16 thoughts on “Follow Up : Letter to the Wife”

  1. The problem with revenge, is that it is never enough. Always wanting it to be more painful, ends up consuming you.

    Please, just let it go.

    I know it’s hard to do, but it really is the best thing for you in the long run.

    Liked by 1 person

  2. Write her a letter of facts, no feelings, never talk to him again. Offer to send her text and so on, give her like a month. She still has life without a horrible cheat…. likely from what could read, he is always going to be unfaithful , and he would have been to you. I’m not doubting love, some people are not meant to be monogamous.

    Maybe everyone can move on to happier more productive lives.

    Here is the deal, you need to do it now or stop completely and know if you do it there will be negativity and questions, and honestly you didn’t cheat on her, he did and you will get the brunt of it. Are you strong enough for that? If not delete everything and let him go. Consider getting cut open was them taking him out of you and it’s time to start over.
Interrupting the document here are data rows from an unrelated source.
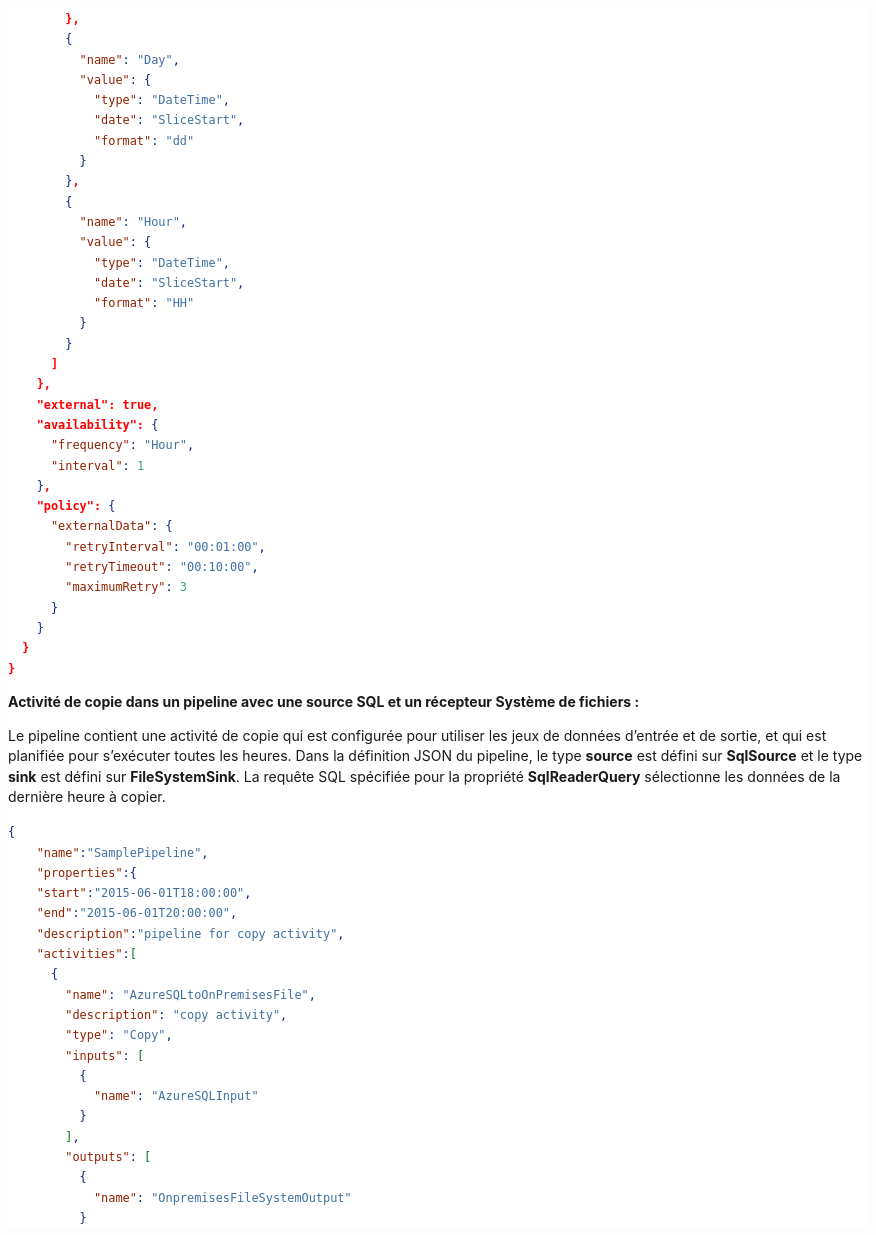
 ```JSON
        },
        {
          "name": "Day",
          "value": {
            "type": "DateTime",
            "date": "SliceStart",
            "format": "dd"
          }
        },
        {
          "name": "Hour",
          "value": {
            "type": "DateTime",
            "date": "SliceStart",
            "format": "HH"
          }
        }
      ]
    },
    "external": true,
    "availability": {
      "frequency": "Hour",
      "interval": 1
    },
    "policy": {
      "externalData": {
        "retryInterval": "00:01:00",
        "retryTimeout": "00:10:00",
        "maximumRetry": 3
      }
    }
  }
}
```

**Activité de copie dans un pipeline avec une source SQL et un récepteur Système de fichiers :**

Le pipeline contient une activité de copie qui est configurée pour utiliser les jeux de données d’entrée et de sortie, et qui est planifiée pour s’exécuter toutes les heures. Dans la définition JSON du pipeline, le type **source** est défini sur **SqlSource** et le type **sink** est défini sur **FileSystemSink**. La requête SQL spécifiée pour la propriété **SqlReaderQuery** sélectionne les données de la dernière heure à copier.

```JSON
{  
    "name":"SamplePipeline",
    "properties":{  
    "start":"2015-06-01T18:00:00",
    "end":"2015-06-01T20:00:00",
    "description":"pipeline for copy activity",
    "activities":[  
      {
        "name": "AzureSQLtoOnPremisesFile",
        "description": "copy activity",
        "type": "Copy",
        "inputs": [
          {
            "name": "AzureSQLInput"
          }
        ],
        "outputs": [
          {
            "name": "OnpremisesFileSystemOutput"
          }
```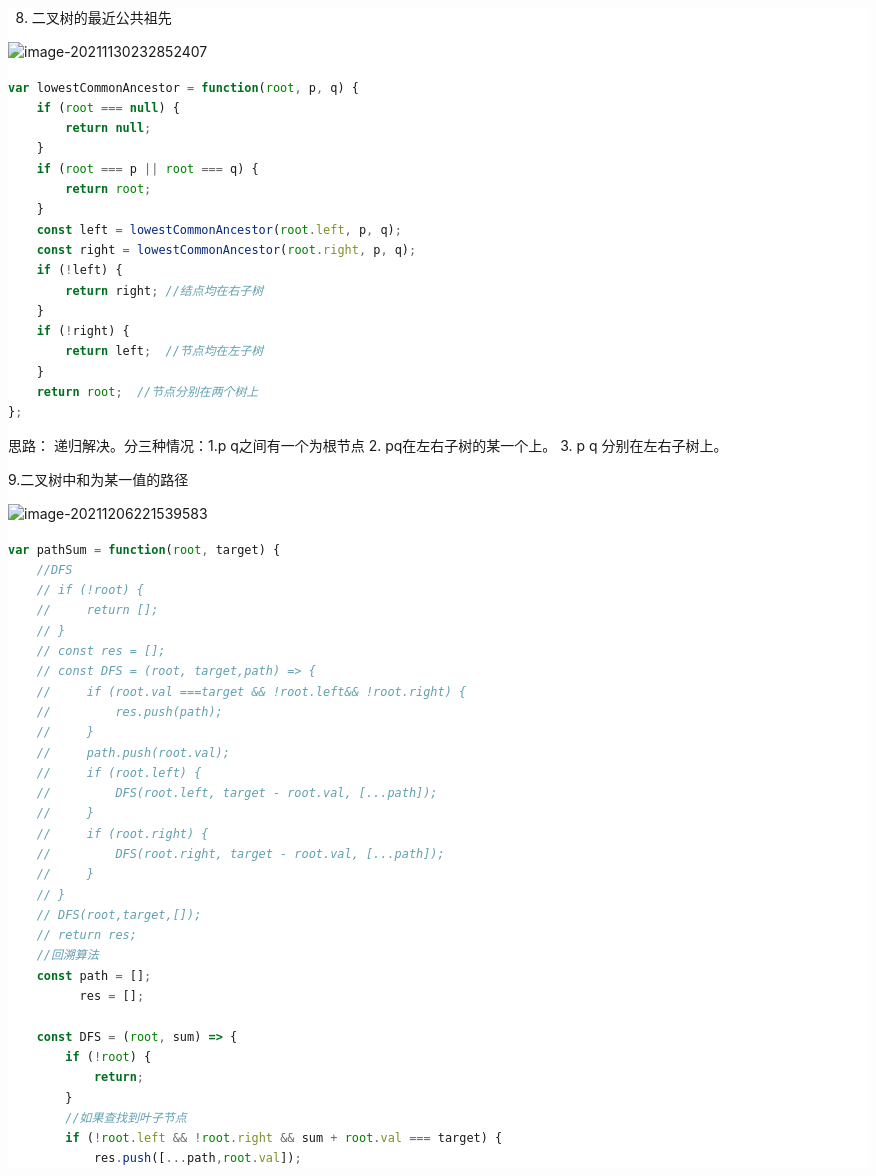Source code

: 

8. 二叉树的最近公共祖先

![image-20211130232852407](C:\Users\邱珂\AppData\Roaming\Typora\typora-user-images\image-20211130232852407.png)

```js
var lowestCommonAncestor = function(root, p, q) {
    if (root === null) {
        return null;
    }
    if (root === p || root === q) {
        return root;
    }
    const left = lowestCommonAncestor(root.left, p, q);
    const right = lowestCommonAncestor(root.right, p, q);
    if (!left) {
        return right; //结点均在右子树
    }
    if (!right) {
        return left;  //节点均在左子树
    }
    return root;  //节点分别在两个树上
};
```

思路： 递归解决。分三种情况：1.p q之间有一个为根节点  2. pq在左右子树的某一个上。 3. p q 分别在左右子树上。



9.二叉树中和为某一值的路径

![image-20211206221539583](C:\Users\邱珂\AppData\Roaming\Typora\typora-user-images\image-20211206221539583.png)



```js
var pathSum = function(root, target) {
    //DFS
    // if (!root) {
    //     return [];
    // }
    // const res = [];
    // const DFS = (root, target,path) => {
    //     if (root.val ===target && !root.left&& !root.right) {
    //         res.push(path);
    //     }
    //     path.push(root.val);
    //     if (root.left) {
    //         DFS(root.left, target - root.val, [...path]);
    //     }
    //     if (root.right) {
    //         DFS(root.right, target - root.val, [...path]);
    //     }
    // }
    // DFS(root,target,[]);
    // return res;
    //回溯算法
    const path = [];
          res = [];
    
    const DFS = (root, sum) => {
        if (!root) {
            return;
        }
        //如果查找到叶子节点
        if (!root.left && !root.right && sum + root.val === target) {
            res.push([...path,root.val]);
```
He doesn’t deserve your attention.

    Liked by 1 person

    1. I was actually thinking “should I write a fact based letter that says : I’ve been in an affair with your husband for 2 years” and almost let it end there.

      I’ve started that and it always turns into my emotional dump.

      Maybe I should hire a professional letter writer!

      Like

      1. It’s not much different than going to Thailand in that overtime, such a demand has risen for affordable medical procedures that a whole service-care-industry has developed. Medical tourism. The care is just as good. My family lives in San Diego and go to Mexico for all their larger-cost dental work that American dental insurance barely covers.